Learn R Programming

corpora (version 0.6)

BNCcomparison: Comparison of written and spoken noun frequencies in the British National Corpus

Description

This data set compares the frequencies of 60 selected nouns in the written and spoken parts of the British National Corpus, World Edition (BNC). Nouns were chosen from three frequency bands, namely the 20 most frequent nouns in the corpus, 20 nouns with approximately 1000 occurrences, and 20 nouns with approximately 100 occurrences.

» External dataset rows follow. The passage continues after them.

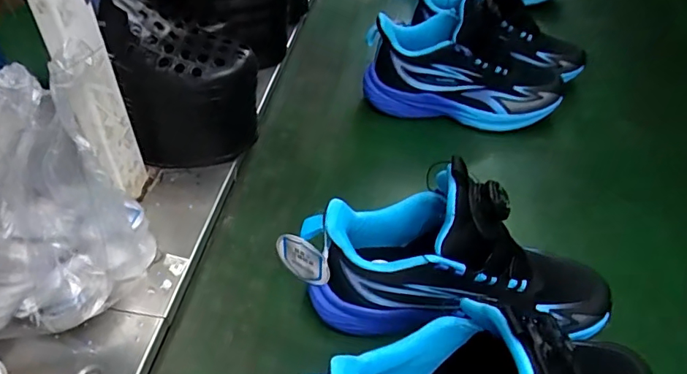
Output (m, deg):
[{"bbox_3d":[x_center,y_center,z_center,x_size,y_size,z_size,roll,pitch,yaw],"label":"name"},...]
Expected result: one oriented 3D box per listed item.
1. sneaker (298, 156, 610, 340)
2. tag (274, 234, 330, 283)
[{"bbox_3d":[0.086,0.053,0.383,0.230,0.135,0.079,4,46,2],"label":"sneaker"},{"bbox_3d":[-0.032,0.056,0.387,0.046,0.045,0.005,21,51,21],"label":"tag"}]

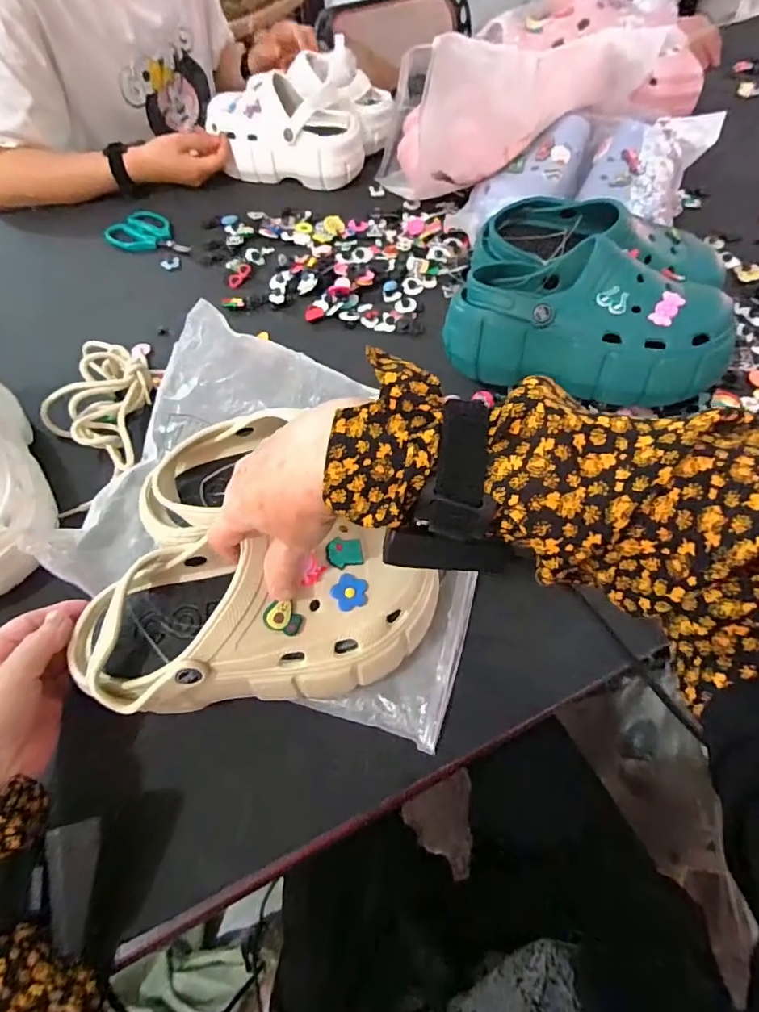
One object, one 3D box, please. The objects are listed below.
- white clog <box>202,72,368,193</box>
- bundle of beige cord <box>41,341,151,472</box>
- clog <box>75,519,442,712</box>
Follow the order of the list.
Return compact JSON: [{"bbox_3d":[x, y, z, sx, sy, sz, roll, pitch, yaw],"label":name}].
[{"bbox_3d":[-0.146,-0.566,0.769,0.237,0.106,0.093,5,59,6],"label":"white clog"},{"bbox_3d":[-0.291,-0.115,0.534,0.103,0.041,0.138,8,59,8],"label":"bundle of beige cord"},{"bbox_3d":[-0.085,0.075,0.354,0.249,0.097,0.104,-9,58,-5],"label":"clog"}]

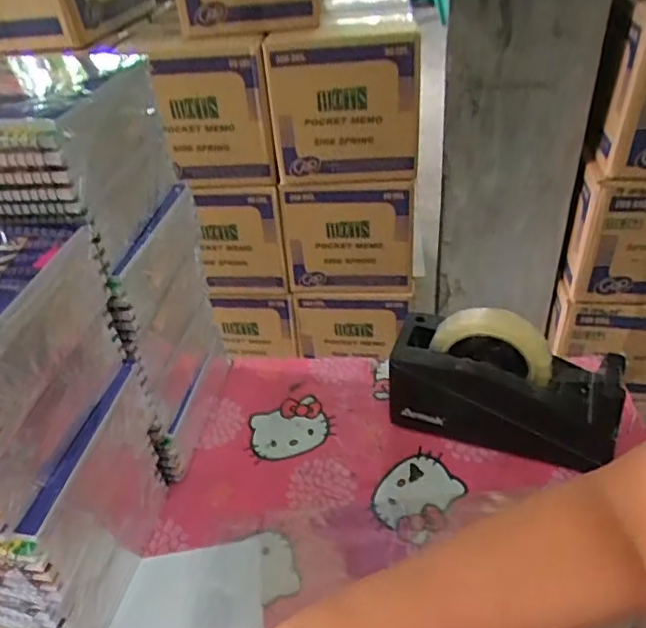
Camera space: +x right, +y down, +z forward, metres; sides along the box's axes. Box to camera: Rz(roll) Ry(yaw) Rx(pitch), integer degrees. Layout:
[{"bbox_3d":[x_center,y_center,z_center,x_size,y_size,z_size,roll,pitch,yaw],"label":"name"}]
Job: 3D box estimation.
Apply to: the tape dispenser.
[{"bbox_3d":[0.168,0.061,0.531,0.202,0.131,0.069,11,42,21],"label":"tape dispenser"}]

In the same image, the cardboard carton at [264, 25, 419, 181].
[{"bbox_3d":[0.051,-0.483,1.283,0.310,0.279,0.248,0,39,8],"label":"cardboard carton"}]

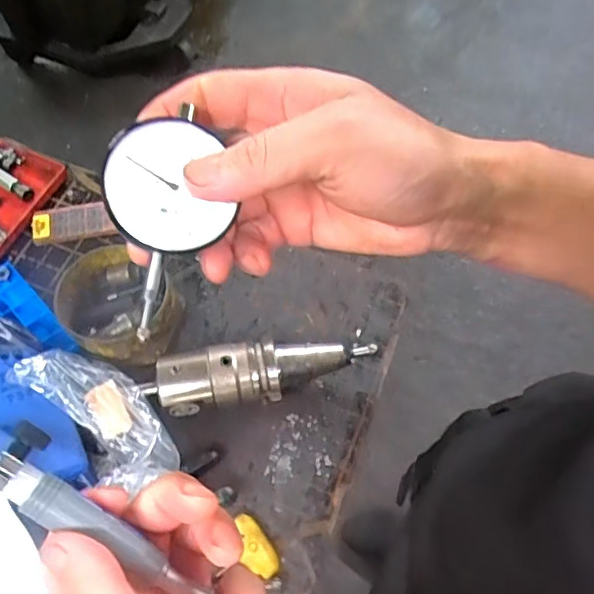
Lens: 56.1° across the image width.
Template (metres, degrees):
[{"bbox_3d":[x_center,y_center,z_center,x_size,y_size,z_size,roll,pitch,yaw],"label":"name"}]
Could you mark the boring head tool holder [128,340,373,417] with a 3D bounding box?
[{"bbox_3d":[-0.036,0.076,0.548,0.217,0.058,0.055,-9,65,-5],"label":"boring head tool holder"}]

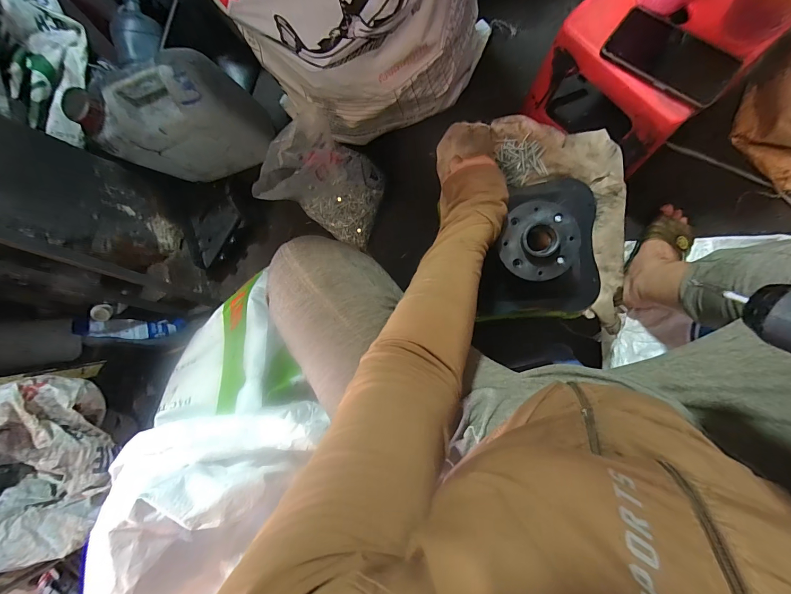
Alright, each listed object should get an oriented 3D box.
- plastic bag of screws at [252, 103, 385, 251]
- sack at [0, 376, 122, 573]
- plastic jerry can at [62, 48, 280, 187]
[{"bbox_3d":[-0.134,-0.235,0.689,0.172,0.230,0.193,24,92,10],"label":"plastic bag of screws"},{"bbox_3d":[-0.603,0.271,0.525,0.212,0.204,0.272,-9,87,9],"label":"sack"},{"bbox_3d":[-0.410,-0.334,0.694,0.246,0.273,0.099,-20,85,9],"label":"plastic jerry can"}]

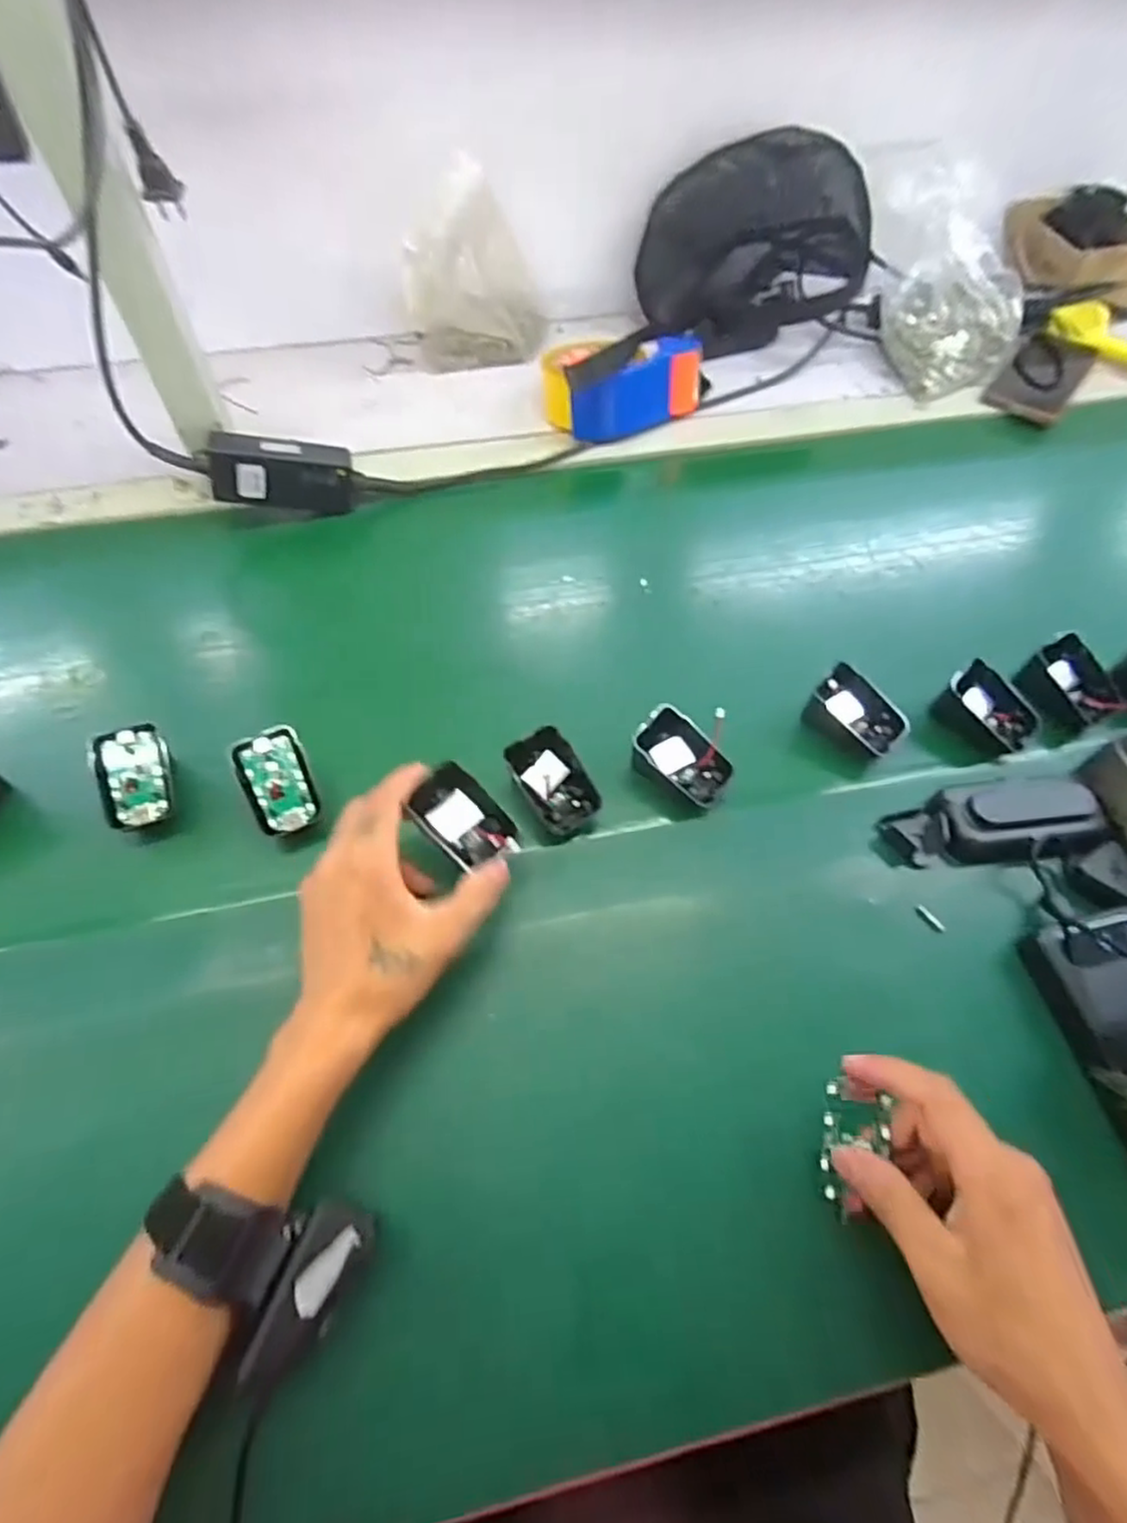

See Aston & Burnard (1998) for more information about the BNC, or go to http://www.natcorp.ox.ac.uk/.

Usage

BNCcomparison

Arguments

Format

A data frame with 61 rows and the following columns:

noun:

lemmatised noun (aka stem form)

written:

frequency in the written part of the BNC

spoken:

frequency in the spoken part of the BNC

Author

Stephanie Evert (https://purl.org/stephanie.evert)

Details

In addition to the 60 nouns, the data set contains a row labelled OTHER, which represents the total frequency of all other nouns in the BNC. This value is needed in order to calculate the sample sizes of the written and spoken part for frequency comparison tests.

References

Aston, Guy and Burnard, Lou (1998). The BNC Handbook. Edinburgh University Press, Edinburgh. See also the BNC homepage at http://www.natcorp.ox.ac.uk/.